Only five of those members remain, but the Warland sound, style and commitment to new music remain alive in the Singers.

In fact, they commissioned a new work for the occasion, crowdsourcing the funding for composer Timothy Takach and librettist Brian Newhouse — former classical music host on Minnesota Public Radio — to compose a piece in Warland's honor.

"The title is 'Changed by Beauty,'" Newhouse said. "Dale said to me years ago, 'Nothing is stronger than beauty.' And that phrase has never left me. Because it's so audacious."

Newhouse first met the conductor while hosting a 1983 broadcast of a Dale Warland Singers Christmas concert.

"I remember standing in the outer-ring corridor around the main floor at Orchestra Hall while they rehearsed," Newhouse said. "And I could hear this wonderful sound. And I remember I pressed my ear to the door so I could hear it better. Even through a closed door at the back of the hall, I thought I'd never heard anything like this."

Seven years later, Newhouse auditioned and earned a place in that choir, touring, performing and recording several CDs.

"Preparing for a recording, that's where the full-on Dale Warland hits you," Newhouse said. "Every note goes under a microscope. He was like that every day, but, for recording CDs, it was that on steroids."

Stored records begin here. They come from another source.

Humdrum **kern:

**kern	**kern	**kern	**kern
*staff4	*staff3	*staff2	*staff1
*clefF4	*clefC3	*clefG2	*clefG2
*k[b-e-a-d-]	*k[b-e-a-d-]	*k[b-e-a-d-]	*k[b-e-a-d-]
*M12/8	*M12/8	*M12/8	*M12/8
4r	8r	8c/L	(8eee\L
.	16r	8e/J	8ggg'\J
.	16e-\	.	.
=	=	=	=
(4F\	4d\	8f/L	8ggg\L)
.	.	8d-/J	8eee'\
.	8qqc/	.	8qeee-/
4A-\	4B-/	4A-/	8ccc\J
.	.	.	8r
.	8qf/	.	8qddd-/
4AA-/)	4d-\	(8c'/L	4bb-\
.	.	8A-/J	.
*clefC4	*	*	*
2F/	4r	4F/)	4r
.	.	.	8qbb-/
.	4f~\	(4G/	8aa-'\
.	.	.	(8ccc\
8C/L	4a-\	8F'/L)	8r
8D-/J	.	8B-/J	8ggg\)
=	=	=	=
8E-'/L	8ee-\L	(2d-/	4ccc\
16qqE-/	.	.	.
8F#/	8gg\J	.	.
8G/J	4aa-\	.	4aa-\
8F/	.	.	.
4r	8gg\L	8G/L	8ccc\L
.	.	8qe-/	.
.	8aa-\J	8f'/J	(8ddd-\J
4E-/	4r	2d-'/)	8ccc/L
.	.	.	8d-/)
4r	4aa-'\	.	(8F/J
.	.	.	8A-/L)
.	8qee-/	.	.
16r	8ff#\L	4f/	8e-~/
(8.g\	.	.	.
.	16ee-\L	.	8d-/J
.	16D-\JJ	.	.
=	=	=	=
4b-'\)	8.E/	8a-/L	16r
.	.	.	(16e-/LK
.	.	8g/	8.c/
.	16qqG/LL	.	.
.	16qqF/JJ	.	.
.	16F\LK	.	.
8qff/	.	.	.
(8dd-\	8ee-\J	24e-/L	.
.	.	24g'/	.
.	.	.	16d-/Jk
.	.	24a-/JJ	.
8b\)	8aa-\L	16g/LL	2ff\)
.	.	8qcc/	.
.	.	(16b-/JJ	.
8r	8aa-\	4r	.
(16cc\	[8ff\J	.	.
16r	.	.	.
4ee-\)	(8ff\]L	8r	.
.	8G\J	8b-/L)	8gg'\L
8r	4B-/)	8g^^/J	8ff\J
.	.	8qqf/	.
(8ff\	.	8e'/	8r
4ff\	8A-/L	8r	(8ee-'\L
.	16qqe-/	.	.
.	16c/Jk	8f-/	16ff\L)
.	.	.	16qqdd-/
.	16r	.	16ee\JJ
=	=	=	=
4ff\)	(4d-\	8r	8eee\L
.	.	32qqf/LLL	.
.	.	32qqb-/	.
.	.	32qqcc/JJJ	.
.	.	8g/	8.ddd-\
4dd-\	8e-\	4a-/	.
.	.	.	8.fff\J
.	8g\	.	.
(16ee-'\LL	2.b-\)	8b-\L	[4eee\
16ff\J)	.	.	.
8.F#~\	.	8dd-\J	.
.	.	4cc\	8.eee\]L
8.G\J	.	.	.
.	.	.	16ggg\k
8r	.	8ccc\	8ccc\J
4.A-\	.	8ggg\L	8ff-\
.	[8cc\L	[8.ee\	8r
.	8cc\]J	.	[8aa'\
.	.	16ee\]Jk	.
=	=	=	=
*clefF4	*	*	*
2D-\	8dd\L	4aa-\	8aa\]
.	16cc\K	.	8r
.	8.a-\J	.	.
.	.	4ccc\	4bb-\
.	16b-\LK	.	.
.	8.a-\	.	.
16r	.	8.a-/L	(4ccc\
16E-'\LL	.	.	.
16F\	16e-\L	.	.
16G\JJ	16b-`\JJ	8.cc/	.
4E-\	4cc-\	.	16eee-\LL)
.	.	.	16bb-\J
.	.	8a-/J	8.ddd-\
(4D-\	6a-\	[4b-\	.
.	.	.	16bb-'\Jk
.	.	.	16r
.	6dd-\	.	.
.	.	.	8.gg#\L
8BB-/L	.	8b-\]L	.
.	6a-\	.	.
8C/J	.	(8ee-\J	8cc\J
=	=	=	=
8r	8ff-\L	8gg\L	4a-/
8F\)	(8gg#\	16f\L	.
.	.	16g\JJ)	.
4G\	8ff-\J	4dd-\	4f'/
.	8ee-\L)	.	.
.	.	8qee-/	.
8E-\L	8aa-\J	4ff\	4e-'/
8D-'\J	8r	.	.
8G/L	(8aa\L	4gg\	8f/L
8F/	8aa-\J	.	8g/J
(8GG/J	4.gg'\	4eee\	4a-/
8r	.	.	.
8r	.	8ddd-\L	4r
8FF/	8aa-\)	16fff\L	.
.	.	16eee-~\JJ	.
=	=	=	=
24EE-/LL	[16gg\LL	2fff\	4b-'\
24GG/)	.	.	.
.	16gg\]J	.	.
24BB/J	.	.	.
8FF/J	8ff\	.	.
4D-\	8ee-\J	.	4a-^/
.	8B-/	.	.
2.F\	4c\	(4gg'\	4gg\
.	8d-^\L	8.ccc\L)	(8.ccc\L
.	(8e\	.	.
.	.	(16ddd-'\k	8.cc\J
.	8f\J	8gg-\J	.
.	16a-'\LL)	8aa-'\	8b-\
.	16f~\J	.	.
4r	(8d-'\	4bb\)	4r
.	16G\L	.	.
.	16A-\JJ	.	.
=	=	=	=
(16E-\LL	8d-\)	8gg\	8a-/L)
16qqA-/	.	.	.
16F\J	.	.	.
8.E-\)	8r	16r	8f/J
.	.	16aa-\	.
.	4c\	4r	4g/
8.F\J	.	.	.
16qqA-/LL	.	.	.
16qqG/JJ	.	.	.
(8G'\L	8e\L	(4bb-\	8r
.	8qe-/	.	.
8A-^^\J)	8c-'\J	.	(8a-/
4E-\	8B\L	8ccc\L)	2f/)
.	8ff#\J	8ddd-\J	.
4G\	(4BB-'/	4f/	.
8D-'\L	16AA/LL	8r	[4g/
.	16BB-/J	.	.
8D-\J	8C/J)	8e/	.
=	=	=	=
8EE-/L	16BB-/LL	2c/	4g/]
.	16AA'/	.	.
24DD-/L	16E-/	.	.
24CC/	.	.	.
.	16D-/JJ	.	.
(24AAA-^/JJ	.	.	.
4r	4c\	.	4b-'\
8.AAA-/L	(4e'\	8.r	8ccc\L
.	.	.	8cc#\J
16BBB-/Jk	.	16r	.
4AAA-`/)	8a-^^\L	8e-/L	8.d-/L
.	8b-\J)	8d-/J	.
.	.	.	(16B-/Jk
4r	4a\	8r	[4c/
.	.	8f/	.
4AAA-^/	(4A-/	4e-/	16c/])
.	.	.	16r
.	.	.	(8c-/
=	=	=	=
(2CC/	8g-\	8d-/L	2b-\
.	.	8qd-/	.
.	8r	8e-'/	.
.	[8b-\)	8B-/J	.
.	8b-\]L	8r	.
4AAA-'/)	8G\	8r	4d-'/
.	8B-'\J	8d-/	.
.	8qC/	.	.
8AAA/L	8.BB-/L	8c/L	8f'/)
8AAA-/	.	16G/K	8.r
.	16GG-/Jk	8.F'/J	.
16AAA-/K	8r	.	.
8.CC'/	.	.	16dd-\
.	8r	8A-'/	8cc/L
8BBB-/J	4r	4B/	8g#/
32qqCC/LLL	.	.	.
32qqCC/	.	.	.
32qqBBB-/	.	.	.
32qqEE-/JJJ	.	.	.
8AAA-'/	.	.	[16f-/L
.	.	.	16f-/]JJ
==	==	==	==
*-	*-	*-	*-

Composer Takach first experienced that intensity in 1996 as a freshman at St. Olaf College in Northfield, Warland's alma mater.

"I got tapped to do a collegiate honor choir for a conference, and Dale Warland was conducting it," said Takach, who later became one of the founding members of male vocal group Cantus. "So we all met at Macalester [where Warland taught from 1967 to 1986] for a couple of days and worked on some music.

"I don't think that I had worked that hard in a choral rehearsal. And it blew me away that there was still joy to be found in the process. It wasn't a taskmaster in the room. It was somebody who was so obviously pursuing something. And he needed us to bring that to him."

Newhouse explained the lyrics of "Changed by Beauty."

"The first movement is about a boy falling asleep in the middle of an Iowa cornfield," he said. "It's summertime, and he hears this train whistle go by. Dale once told me that story and spoke of that beautiful chord of the train.

"The second movement uses the metaphor of someone who works in stained glass. I chose that because conductors always talk about color, the vocal color of this or that piece. … And someone who works with glass has to have that same passion for the color, but also the care for the materials.

"And the third movement is about legacy, and Dale thinking about what he would leave for the next generation, his wish for a child. Like the other movements, it brings in the hands, which are such a central part of conducting. … The abiding image I have of Dale is those hands."

"Early on, I decided that I wanted to score it for choir and cello," Takach said. "That's mainly Dominick Argento's fault, I think. I knew he appreciated that pairing, that color."

Indeed, the concert is separated into four sections — each named for a CD by the Dale Warland Singers — and the first is "Argento," after that celebrated composer and longtime University of Minnesota professor, who died in 2019. Others are "Cathedral Classics" (Culloton has assembled a mass from various composers of Scandinavian descent), "Choral Currents" and "Blue Wheat."

Along the way, those 80 alumni will join the 40 members of the Singers for two beautiful and beloved pieces, Morten Lauridsen's "O Magnum Mysterium" and Stephen Paulus' "The Road Home."

"I have this picture above my score study table, and it's a picture of Dale at an empty Orchestra Hall," Culloton said. "He had just let the choir go. This is May 30, 2004. It's right before they let the audience into the last Dale Warland concert.

"He had two more hours to be the conductor of the Dale Warland Singers, and he's buried in his score, which is probably 'Pilgrim's Hymn' [by Paulus], something he had done hundreds of times.

"It just shows that the pursuit of beauty for Dale is constant. It doesn't let up."


Dale Warland at 90: A Legacy Celebration
With: The Singers.
When: 3 p.m. Sun.
Where: Orchestra Hall, 1111 Nicollet Mall, Mpls.